The locales that we can consider “tech deserts” exist in a variety of places. Some of these locations are tech free by choice. Others don’t have access to technology because there is no choice.

 

Tech-Free Vacations

The first type of a tech desert is one that comes out of design. With so many studies showing our technological devices contributing to sleep disorders, anxiety and other problems some people choose to get away.  They intend to unplug completely by vacationing in a place that is devoid of technology.

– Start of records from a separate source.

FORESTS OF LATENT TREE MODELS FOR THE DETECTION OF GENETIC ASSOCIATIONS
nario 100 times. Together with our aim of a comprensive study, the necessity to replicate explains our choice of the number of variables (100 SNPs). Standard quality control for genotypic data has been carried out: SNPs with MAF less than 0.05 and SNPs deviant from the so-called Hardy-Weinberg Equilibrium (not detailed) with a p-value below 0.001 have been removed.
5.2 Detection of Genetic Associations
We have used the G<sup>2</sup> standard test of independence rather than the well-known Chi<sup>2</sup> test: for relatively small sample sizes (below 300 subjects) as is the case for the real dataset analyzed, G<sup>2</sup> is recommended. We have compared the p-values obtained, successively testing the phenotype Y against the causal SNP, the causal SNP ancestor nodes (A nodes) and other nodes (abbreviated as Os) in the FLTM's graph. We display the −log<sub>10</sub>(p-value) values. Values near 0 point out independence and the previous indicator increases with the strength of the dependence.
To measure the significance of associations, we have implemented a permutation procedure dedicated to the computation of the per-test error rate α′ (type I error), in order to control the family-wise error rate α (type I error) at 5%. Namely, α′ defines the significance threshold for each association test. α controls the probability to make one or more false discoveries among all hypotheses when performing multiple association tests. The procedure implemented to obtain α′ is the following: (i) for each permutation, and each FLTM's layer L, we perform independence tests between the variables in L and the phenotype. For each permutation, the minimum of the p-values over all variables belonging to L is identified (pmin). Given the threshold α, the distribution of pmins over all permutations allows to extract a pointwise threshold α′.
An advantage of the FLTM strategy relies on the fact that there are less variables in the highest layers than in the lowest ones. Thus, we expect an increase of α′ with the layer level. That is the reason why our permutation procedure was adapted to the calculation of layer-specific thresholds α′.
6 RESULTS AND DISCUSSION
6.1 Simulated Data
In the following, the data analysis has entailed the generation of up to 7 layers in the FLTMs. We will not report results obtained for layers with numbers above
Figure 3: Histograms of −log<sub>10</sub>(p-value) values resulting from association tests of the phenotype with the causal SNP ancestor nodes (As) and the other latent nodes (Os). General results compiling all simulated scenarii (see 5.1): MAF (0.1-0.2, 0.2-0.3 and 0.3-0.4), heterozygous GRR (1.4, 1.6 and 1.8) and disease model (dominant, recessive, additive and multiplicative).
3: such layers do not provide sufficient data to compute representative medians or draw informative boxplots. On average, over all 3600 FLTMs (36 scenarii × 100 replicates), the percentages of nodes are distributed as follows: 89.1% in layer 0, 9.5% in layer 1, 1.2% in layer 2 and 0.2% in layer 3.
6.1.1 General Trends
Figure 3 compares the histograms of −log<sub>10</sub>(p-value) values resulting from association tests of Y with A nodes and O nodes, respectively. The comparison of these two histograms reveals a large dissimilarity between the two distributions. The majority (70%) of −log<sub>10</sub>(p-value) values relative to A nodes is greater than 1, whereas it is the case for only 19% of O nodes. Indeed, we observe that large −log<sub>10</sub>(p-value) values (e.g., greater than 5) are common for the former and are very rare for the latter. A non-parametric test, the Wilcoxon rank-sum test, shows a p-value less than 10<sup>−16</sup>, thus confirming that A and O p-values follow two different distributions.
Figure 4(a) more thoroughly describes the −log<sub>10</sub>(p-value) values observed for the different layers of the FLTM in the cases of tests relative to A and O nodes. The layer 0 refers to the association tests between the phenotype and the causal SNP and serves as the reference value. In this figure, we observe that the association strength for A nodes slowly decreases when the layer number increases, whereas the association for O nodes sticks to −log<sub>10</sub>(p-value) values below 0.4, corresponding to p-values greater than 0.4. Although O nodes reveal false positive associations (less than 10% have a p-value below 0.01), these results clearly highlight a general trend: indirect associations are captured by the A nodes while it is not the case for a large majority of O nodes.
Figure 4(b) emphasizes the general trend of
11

Resorts such as Jade Mountain in St. Lucia or the Travassa Hana in Maui have no televisions, clocks, radios or Internet access. Even talking on a cell phone is not allowed in public. These enforced rules make the resorts as tech-free as you can get, and there are many others just like them. For a price, and usually a pretty large sum per night, you can stay in a tech-free zone for as long as you like. For those who can’t quite make it to an expensive and remote, exotic destination the Greyfield Inn on Cumberland Island, GA offers the same rules when it comes to technology. Those who take the ferry over “have to” enjoy their time without connecting.

 

Tech-free: But Not By Choice

It would be nice if the only people who spent time in a tech desert did so by choice. Unfortunately, this is not always the case. Even with the advent of smartphone technology that gives the user complete Internet access on a miniature computer, there is still a large digital divide. Most people automatically think that this only exists in the developing world. While developing nations do tend to have a larger digital divide than most developed nations, they’re not the only regions with that problem. If we look at the numbers of people in each region using the Internet in 2015, here’s what you would find:

  • The Americas – 66 percent
  • Europe – 77.6 Percent
  • Africa – 20.7 percent
  • Arab States – 30.7 percent
  • Asia an the Pacific – 36.9 percent

We can see that there are plenty of people who are not connected to the Internet or enjoying the benefits of modern-day technologies all over the globe. To put things into perspective, a recent article in the American-Statesman reported that 50,000 people in the city of Austin, TX did not have a computer or know how to access the Internet. These numbers consisted primarily of women over 45 years old who were Latino and came from low-incomes. Given the numbers above, it’s evident that lack of technology is not unique to Austin, TX nor is it a problem of the under-developed nations alone.

 

The Takeaway: In a Highly Connected World, Tech Deserts Exist

Tech deserts exist, even in today’s highly connected world. Escaping to an oasis where you can truly unplug, however, is much different than going without the benefits of technology. Thankfully, the digital divide gap continues to close thanks to the efforts of many who help these underserved areas with recycled computers, or the efforts of large companies like Google who try to provide remote locations with Internet access.